Luogo - Point of interest

Teatro del Pavone

Where Piazza Repubblica, Perugia
“Pavone” Theater The construction of the theater began in 1718 and concluded in 1723; the promoters of this initiative were a group of Perugian nobles, who felt the necessity of a more suitable and more spacious place to hold theatric representations than the then existing theaters in Perugia. This theater was completely built in wood and named Teatro della Nobile Accademia del Casino—Theater of the Noble Academy of the Casino—with its four orders of boxes and a squared floor plan, which soon proved to be unsuitable for the new needs of melodrama and comedy representation. The Academy, therefore, decided to demolish it (1765) and commissioned its reconstruction to the architect Pietro Carattoli. The new floor plan was inspired by the Teatro Argentina of Rome and had a horseshoe-shaped brickwork structure with 82 boxes distributed in four orders, of which the lower one was supported by small columns and provided with a richly decorated balustrade.
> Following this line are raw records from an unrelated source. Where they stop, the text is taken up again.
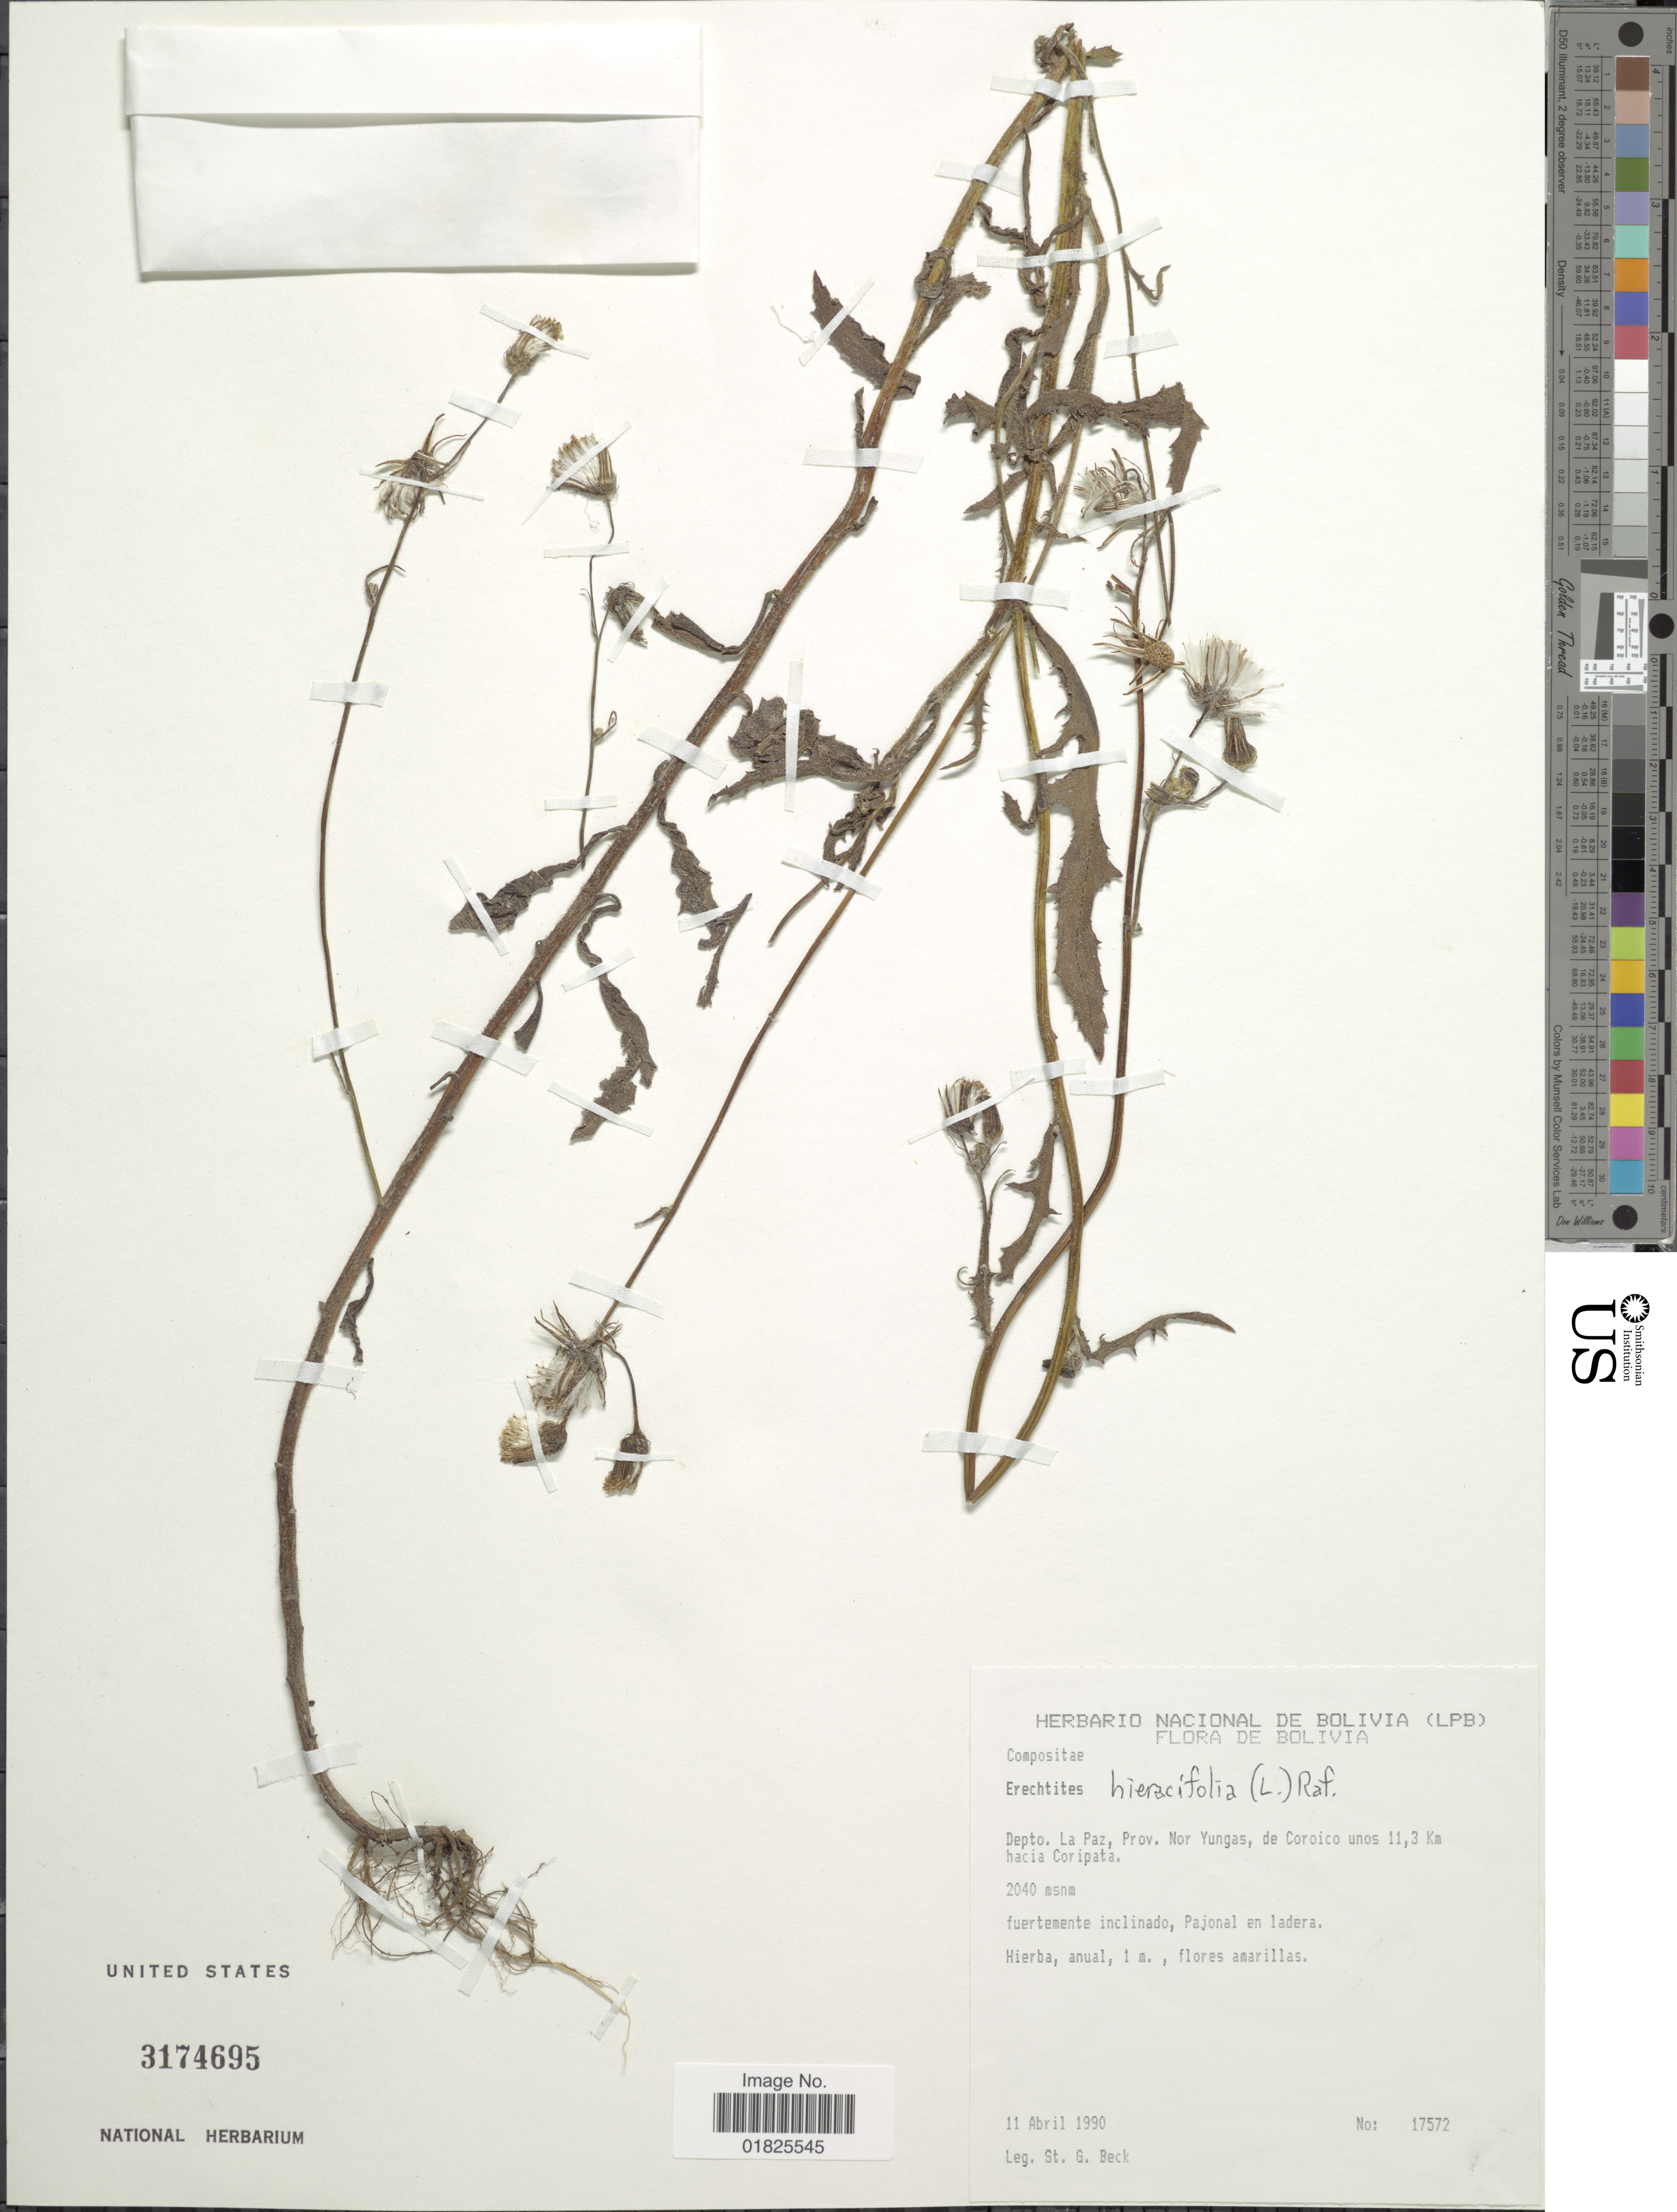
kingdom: Plantae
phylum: Tracheophyta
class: Magnoliopsida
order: Asterales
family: Asteraceae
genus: Erechtites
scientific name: Erechtites hieraciifolius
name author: (L.) Raf. ex DC.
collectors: S. G. Beck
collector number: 17572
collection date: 1990-04-11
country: Bolivia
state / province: La Paz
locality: Prov. Nor Yungas, de Coroico unos 11.3 km hacia Coripata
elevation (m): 2040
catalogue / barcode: US 374695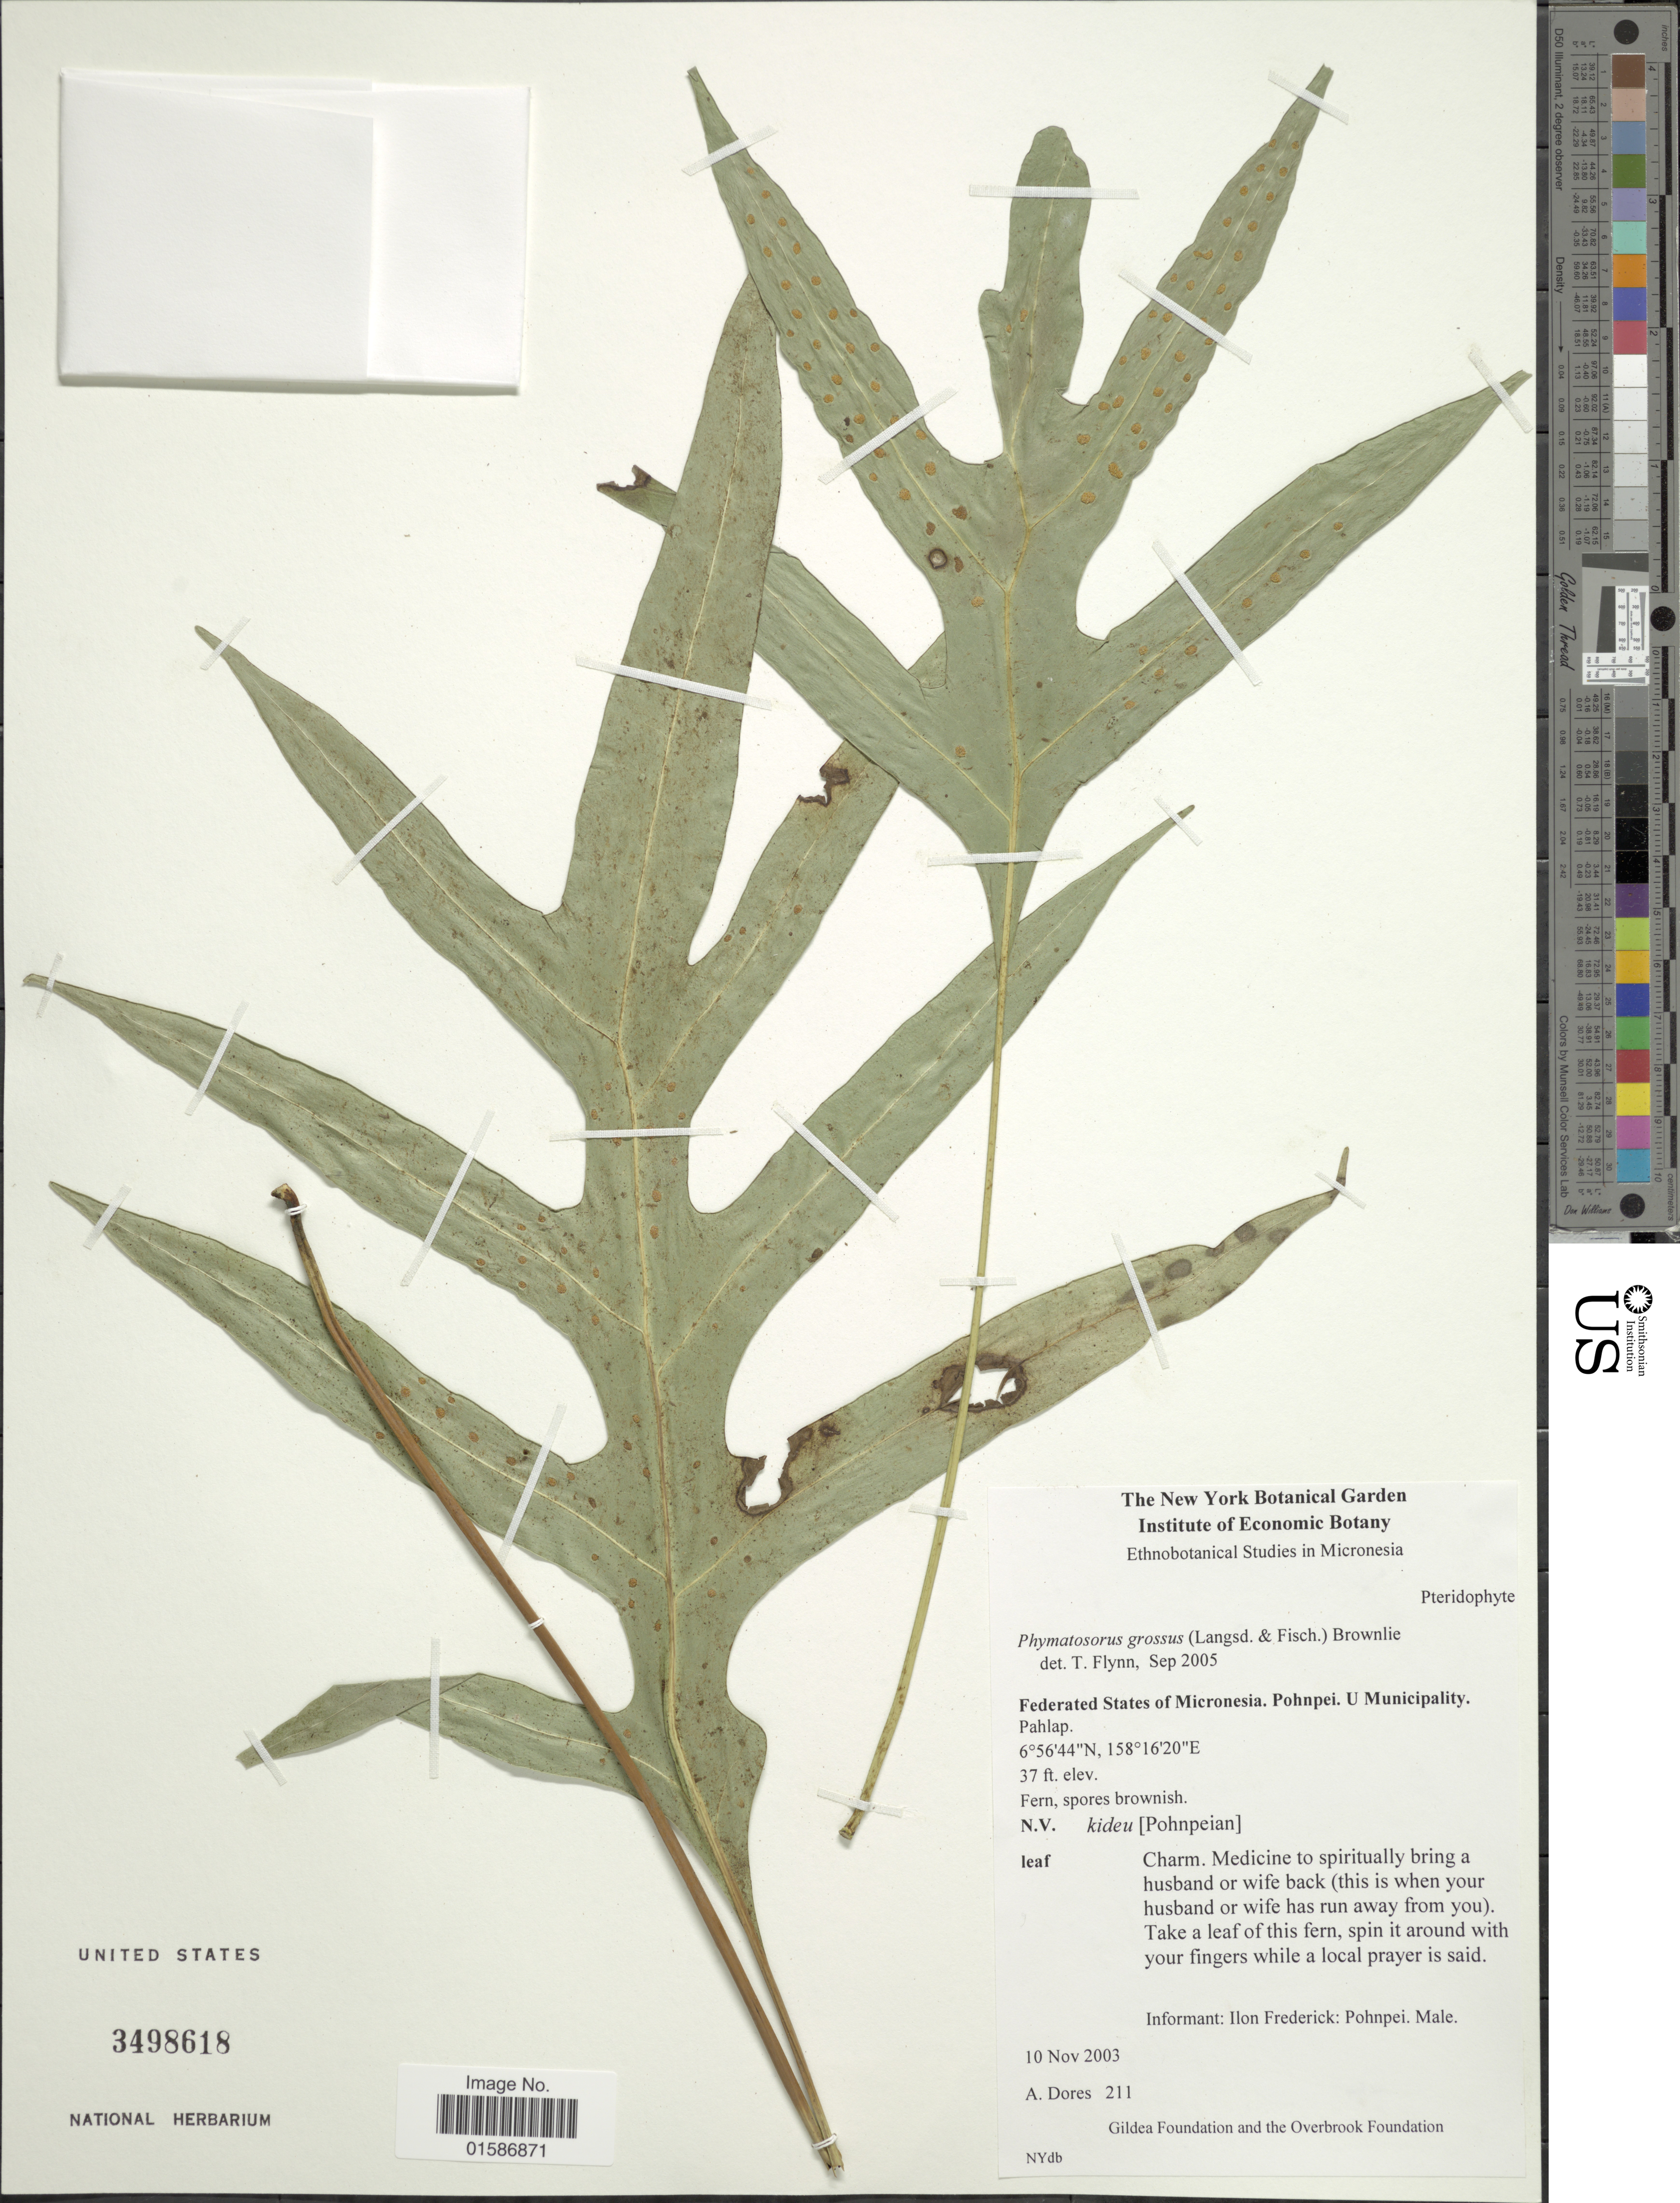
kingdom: Plantae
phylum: Tracheophyta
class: Polypodiopsida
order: Polypodiales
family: Polypodiaceae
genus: Microsorum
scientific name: Microsorum grossum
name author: (Langsd. & Fisch.) S.B. Andrews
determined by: Wagner, W. L., (BOT), Smithsonian Institution - National Museum of Natural History (UNITED STATES)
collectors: A. Dores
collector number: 211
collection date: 2003-11-10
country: Micronesia, Federated States of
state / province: Pohnpei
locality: U Municipality, Pahlap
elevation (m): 11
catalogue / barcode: US 3498618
The front of the parapet of the boxes was embellished with painted stuccowork cameos by Carlo Spiridone Mariotti. The theater took the name of Teatro Pavone—the Peacock—after the beautiful bird sacred to the Roman goddess Juno, depicted in triumph on the stage curtain painted by Francesco Appiani, an artist from Ancona, in 1772. The decoration on the ceiling and the substitution of the consumed stage curtain with a work depicting The Rebuilding of Perugia Ordered by the Emperor Augustus are both the work of the Roman painter Gaspare Coccia, and date from 1814. In 1856 there was considerable work of restoration, which involved the ceiling vault and reconstruction of the roof, the introduction of a plastered ceiling—cannicciata—even in the fourth and fifth orders of boxes, and the consequent transformation of the latter into the upper loggia. The new decoration of the entire theater and stage curtain was commissioned to Nicola Benvenuti.